The p.R1667P mutation with mixed GOF and LOF effects has been observed in two children (Grosso et al., 2022). The first patient presented with focal seizures, hypotonia, severe congenital ataxia, dysarthria, and severe cerebral edema which led to death at 5 years of age. The clinical manifestations of the first patient mimicked the autoimmune encephalitis. Post-mortem brain biopsy revealed atrophic cerebellar vermis, loss of Purkinje cells, and hemorrhagic lesions involving the cerebral cortex (Gauquelin et al., 2020). The second patient presented with GDD, microcephaly, pontocerebellar hypoplasia, and progressive cerebellar ataxia (Grosso et al., 2022). The two cases with the same mutations and yet diverse clinical severity or prognosis suggest the complexity of the balance of GOF and LOF changes on the Cav2.1 channel as suggested before (Grosso et al., 2022).
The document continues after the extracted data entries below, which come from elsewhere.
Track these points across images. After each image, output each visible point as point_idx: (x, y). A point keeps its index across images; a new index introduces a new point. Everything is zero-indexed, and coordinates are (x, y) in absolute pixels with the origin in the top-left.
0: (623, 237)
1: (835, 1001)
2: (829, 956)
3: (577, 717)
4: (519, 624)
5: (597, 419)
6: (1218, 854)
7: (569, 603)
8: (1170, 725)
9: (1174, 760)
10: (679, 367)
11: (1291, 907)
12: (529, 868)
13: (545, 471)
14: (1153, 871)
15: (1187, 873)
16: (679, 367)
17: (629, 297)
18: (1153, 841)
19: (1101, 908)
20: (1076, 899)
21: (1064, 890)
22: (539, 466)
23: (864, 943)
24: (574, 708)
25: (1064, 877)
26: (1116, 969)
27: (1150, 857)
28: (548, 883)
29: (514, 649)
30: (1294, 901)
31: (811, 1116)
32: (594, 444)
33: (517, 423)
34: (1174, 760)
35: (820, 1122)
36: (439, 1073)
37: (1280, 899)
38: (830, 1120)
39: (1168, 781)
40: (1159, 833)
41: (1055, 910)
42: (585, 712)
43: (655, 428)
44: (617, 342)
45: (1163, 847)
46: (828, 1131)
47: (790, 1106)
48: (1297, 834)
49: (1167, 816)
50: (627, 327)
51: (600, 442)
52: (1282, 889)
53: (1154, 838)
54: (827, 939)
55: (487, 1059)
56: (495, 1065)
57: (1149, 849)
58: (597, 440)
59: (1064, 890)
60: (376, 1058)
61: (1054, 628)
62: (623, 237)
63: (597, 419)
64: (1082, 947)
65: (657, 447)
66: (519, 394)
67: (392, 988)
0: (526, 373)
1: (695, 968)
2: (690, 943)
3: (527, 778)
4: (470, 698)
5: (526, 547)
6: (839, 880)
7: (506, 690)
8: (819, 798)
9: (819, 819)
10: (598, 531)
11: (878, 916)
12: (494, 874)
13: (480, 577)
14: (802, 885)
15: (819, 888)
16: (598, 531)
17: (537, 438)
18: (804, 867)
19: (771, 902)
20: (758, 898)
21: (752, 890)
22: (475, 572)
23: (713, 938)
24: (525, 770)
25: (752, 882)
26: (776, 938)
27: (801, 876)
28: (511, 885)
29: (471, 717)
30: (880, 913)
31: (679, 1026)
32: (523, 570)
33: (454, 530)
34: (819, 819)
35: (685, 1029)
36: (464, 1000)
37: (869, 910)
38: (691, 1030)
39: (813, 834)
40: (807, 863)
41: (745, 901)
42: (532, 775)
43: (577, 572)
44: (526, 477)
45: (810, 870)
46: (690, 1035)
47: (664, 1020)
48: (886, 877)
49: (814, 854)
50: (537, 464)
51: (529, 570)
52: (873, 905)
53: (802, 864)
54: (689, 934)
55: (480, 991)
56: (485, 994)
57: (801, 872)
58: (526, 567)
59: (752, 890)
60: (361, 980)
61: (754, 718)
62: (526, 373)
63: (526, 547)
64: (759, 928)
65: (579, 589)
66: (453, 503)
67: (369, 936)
More than half of the cases remained with refractory epilepsy. We have observed that refractory cases for both GOF and LOF were more likely to receive TPM, PB, and LEV. Besides, LEV showed an association with refractory seizures within the GOF group. Whether LEV can worsen seizures is not clear now as many ASMs were prescribed, and it is hard to tell which of them improved or worsened seizures. LEV has been shown to inhibit N-type calcium channels, ryanodine receptor (RyR), and IP3 receptors (IP3R) – activated calcium-induced calcium release (CICR) in hippocampal neurons (Nagarkatti et al., 2008). LEV can also minimize seizures by inhibiting synaptic vesicle glycoprotein 2A (SV2A) (Lynch et al., 2004; Gillard et al., 2006). Notably, LEV has been reported to be effective for generalized tonic–clonic seizures, focal seizures, and generalized myoclonic seizures (Abou-Khalil, 2019). The inability of the LEV to control seizures might be explained by the fact that it has less effect on the Cav2.1 channel. The ability of LEV to worsen seizures might be due to its capacity to interfere with other channels or receptors needed for the regulation of the calcium ions homeostasis. PB works by binding the GABA-A receptor and thus prolongs the opening of the associated chloride channel leading to seizure inhibition. It has been reported that PB is effective against focal seizures and generalized tonic–clonic seizures but is not effective against absence seizures (Abou-Khalil, 2019). Besides, the parenteral solution seems to be effective for status epilepticus (Abou-Khalil, 2019). LTG has been proposed to work on the Cav2.1 channel due to its observed ability to control seizures in very few cases that received several ASMs (Byers et al., 2016; Le Roux et al., 2021). However, we could not find any link between LTG and seizure control in this study. Therefore, the efficacy of LTG on a few CACNA1A patients need to be interpreted cautiously because several ASMs were prescribed. The regulation of the calcium ions in the cell is very complex and depends on several channels, transporters, and pumps within organelles and does not depend only on VGCCs.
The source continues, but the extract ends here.